Setelah mengatakannya, nyonya Clay keluar dengan rasa puas karena berhasil membuat Natha setuju untuk makan siang bersama Clara. Tetapi bukan berarti ia sudah lepas tangan. Ia masih memiliki tujuan lain. Setelah memastikan Natha makan siang bersama Clara, ia akan mengurus hal yang lainnya yang selama ini sudah ia tunda-tunda.
"Halo Clara sayang, nanti makan siang di restoran A. Natha akan menunggumu disana."
Nyonya Clay menutup sambungannya ketika mendengar suara Clara yang begitu gembira karena Natha mau makan siang dengannya. Clara hanya tidak tahu saja jika Natha mau tidak mau harus makan siang dengannya karena saat ini ia berada di bawah ancaman seorang nyonya Clay.
.
.
Tring ...
^^^^^^Clara^^^^^^
^^^Tante, aku sudah bersama Natha dan terima kasih karena sudah membuatkan janji makan siang untuk kami.^^^
Nyonya Clay menyeringai puas begitu membaca pesan dari Clara. Ia yang berada di dalam ruangan suaminya pun berpamitan untuk pergi ke tempat yang ingin ia tuju. Padahal ia dan suaminya itu akan makan siang bersama, tetapi membaca pesan dari Clara sudah membuat nyonya Clay kenyang dan ia semakin bersemangat.
"Mama mau kemana sebenarnya?" tanya Gustav Clay.
"Mama ada urusan lain, Pa. Apa papa mau ikut?" Tentu saja dalam hati nyonya Clay berharap suaminya itu tidak ikut.
Tuan Clay menggelengkan kepalanya. "Ada banyak pekerjaan dan mama pergi lah tetapi jangan pergi melajukan hal yang aneh-aneh."
Bukan tanpa sebab ia mengatakan demikian, ia melihat sedari tadi raut wajah istrinya itu begitu berbeda seolah-olah ia tengah merencanakan sesuatu.
"Tenang aja, Pa.
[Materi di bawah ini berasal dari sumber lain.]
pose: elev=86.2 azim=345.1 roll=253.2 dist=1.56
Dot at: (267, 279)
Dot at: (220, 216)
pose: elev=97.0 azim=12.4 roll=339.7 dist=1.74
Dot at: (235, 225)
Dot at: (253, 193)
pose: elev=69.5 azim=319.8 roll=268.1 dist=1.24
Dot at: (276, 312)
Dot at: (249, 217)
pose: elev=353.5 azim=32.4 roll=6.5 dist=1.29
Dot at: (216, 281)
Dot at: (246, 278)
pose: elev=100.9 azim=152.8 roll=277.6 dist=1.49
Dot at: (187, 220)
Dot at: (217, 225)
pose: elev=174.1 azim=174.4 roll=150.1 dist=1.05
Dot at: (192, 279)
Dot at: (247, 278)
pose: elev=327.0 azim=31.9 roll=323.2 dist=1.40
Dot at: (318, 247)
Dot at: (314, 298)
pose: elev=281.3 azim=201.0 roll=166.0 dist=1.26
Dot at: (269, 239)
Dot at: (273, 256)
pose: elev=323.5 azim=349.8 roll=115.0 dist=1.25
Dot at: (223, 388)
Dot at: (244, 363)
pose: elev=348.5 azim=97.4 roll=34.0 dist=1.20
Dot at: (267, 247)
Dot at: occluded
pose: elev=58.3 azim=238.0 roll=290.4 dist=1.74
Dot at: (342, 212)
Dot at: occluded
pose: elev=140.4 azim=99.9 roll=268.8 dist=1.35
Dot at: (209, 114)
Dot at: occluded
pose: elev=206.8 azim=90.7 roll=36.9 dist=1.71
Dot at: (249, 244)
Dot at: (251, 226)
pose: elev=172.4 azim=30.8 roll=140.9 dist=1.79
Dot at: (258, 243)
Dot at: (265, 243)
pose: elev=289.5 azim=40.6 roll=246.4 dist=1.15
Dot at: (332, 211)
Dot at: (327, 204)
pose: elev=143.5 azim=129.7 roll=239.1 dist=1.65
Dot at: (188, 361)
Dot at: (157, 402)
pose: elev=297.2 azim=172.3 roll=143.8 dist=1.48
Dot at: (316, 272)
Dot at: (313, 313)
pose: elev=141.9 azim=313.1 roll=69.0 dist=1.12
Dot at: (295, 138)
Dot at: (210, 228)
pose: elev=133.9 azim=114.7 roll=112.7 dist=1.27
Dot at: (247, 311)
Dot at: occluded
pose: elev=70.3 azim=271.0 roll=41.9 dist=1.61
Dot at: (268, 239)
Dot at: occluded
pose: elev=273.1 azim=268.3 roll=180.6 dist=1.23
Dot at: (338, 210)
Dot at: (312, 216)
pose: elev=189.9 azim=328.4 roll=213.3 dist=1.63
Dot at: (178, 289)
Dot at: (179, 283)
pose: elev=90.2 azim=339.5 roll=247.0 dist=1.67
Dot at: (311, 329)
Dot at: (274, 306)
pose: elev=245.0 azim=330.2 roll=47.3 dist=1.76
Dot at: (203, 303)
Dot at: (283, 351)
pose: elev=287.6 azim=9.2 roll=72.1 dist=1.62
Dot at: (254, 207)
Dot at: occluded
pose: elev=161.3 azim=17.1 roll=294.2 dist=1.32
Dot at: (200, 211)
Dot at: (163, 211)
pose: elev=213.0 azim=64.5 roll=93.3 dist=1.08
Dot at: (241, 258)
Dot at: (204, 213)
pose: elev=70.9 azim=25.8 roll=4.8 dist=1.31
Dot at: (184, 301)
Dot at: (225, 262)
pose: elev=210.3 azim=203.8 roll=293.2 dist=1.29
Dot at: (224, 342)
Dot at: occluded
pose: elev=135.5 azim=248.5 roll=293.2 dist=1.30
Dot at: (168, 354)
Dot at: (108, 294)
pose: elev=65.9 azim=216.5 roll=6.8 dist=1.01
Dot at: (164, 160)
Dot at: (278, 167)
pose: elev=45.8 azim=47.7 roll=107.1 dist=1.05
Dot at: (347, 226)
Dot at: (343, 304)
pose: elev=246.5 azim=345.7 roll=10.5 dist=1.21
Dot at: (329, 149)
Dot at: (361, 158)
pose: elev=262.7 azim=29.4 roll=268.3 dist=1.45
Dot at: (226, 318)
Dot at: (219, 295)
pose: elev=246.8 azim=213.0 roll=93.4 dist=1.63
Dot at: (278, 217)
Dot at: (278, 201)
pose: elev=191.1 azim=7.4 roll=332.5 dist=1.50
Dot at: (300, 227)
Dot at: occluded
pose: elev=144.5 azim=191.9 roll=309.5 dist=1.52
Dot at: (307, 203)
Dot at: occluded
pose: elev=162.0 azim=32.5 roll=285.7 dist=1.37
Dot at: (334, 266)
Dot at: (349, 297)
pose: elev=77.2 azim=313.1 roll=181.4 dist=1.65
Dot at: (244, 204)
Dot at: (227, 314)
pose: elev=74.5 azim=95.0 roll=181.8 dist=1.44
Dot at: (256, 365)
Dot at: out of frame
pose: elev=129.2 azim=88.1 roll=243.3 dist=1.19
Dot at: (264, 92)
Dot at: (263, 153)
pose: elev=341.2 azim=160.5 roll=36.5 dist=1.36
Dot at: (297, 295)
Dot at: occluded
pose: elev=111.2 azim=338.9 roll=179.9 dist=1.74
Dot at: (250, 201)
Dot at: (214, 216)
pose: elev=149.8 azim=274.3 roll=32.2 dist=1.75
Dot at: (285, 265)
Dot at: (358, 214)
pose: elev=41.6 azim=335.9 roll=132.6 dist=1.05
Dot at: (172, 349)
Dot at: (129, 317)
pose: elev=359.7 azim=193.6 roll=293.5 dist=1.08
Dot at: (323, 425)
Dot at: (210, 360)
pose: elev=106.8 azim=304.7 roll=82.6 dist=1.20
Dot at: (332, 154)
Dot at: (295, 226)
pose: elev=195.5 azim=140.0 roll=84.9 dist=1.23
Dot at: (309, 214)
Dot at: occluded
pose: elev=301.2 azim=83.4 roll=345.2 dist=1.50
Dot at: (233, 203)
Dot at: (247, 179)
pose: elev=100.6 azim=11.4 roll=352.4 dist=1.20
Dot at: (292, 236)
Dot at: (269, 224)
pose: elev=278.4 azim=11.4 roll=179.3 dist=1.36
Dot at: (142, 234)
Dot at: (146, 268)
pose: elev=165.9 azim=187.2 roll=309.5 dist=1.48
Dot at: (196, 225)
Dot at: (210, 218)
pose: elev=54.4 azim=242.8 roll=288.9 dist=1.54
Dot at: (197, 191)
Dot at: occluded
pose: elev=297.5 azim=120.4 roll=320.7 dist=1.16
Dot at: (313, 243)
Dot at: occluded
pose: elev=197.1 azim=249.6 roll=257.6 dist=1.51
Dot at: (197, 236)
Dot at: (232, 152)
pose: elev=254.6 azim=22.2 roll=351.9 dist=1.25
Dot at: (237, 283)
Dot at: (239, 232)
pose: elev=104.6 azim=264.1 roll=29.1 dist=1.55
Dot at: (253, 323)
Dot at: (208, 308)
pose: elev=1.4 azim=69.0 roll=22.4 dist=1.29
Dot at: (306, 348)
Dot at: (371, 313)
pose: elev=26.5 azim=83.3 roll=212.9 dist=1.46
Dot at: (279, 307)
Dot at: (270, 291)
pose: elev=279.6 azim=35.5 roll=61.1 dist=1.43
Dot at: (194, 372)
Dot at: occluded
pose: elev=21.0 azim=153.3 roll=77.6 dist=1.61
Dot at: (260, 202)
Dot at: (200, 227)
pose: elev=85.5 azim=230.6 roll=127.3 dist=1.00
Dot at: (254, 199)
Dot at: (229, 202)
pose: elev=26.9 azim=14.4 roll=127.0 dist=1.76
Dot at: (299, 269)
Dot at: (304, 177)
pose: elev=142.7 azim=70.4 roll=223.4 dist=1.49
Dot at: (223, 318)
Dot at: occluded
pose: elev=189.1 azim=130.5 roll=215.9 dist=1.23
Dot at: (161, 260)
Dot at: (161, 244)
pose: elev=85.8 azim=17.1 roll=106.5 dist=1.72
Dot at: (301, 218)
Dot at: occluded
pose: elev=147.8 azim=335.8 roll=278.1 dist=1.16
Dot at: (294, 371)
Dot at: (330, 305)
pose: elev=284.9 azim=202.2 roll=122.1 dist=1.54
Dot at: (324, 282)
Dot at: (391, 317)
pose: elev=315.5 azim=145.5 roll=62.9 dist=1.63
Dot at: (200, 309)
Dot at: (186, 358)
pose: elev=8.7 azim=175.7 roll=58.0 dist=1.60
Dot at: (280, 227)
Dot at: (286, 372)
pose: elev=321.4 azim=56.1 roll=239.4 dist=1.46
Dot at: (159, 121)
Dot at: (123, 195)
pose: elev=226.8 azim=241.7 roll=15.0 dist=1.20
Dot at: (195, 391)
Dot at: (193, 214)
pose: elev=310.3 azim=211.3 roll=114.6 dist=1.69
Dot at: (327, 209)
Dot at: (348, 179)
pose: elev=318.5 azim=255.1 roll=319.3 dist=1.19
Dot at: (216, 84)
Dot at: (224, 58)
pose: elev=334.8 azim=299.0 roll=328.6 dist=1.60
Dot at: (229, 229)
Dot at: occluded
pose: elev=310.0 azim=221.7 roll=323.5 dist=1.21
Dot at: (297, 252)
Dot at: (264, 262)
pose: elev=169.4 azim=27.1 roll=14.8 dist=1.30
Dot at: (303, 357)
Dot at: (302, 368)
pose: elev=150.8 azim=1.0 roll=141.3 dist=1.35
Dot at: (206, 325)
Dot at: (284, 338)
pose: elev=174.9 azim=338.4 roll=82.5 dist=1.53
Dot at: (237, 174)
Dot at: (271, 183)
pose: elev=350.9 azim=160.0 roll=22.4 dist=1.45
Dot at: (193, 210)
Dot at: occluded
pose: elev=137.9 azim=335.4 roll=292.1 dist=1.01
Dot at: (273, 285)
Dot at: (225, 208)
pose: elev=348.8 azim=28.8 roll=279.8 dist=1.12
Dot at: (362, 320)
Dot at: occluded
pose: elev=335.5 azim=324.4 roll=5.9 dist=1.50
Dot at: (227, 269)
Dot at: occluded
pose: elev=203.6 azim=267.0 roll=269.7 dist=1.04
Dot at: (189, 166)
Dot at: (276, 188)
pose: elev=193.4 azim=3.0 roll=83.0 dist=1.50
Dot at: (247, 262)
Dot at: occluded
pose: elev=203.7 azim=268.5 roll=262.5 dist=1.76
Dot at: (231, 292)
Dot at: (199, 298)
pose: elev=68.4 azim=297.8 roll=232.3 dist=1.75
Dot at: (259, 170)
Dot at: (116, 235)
Nggak akan ada yang aneh-aneh. Mama pamit ya."
Mobil yang ditumpangi nyonya Clay sampai di depan rumah sakit. Dengan begitu angkuh ia melangkah menuju ke kamar dimana Audriana di rawat. Ia masuk begitu saja dan tidak mendapati siapapun di sana.
Nyonya Clay menatap penuh dengan kemarahan para gadis yang belum juga membuka matanya itu. Ia marah, sangat marah karena Audriana membuat hubungannya dengan Natha menjadi renggang.
"Audriana, harusnya kau mati saja! Jangan menyusahkan putraku dengan kondisimu ini. Karena kau, aku dan Natha selalu bertengkar dan karena wanita sepertimu Natha menolak banyak wanita yang bahkan jauh lebih unggul dibandingkan dirimu yang hanya seorang pemilik toko bunga kecil.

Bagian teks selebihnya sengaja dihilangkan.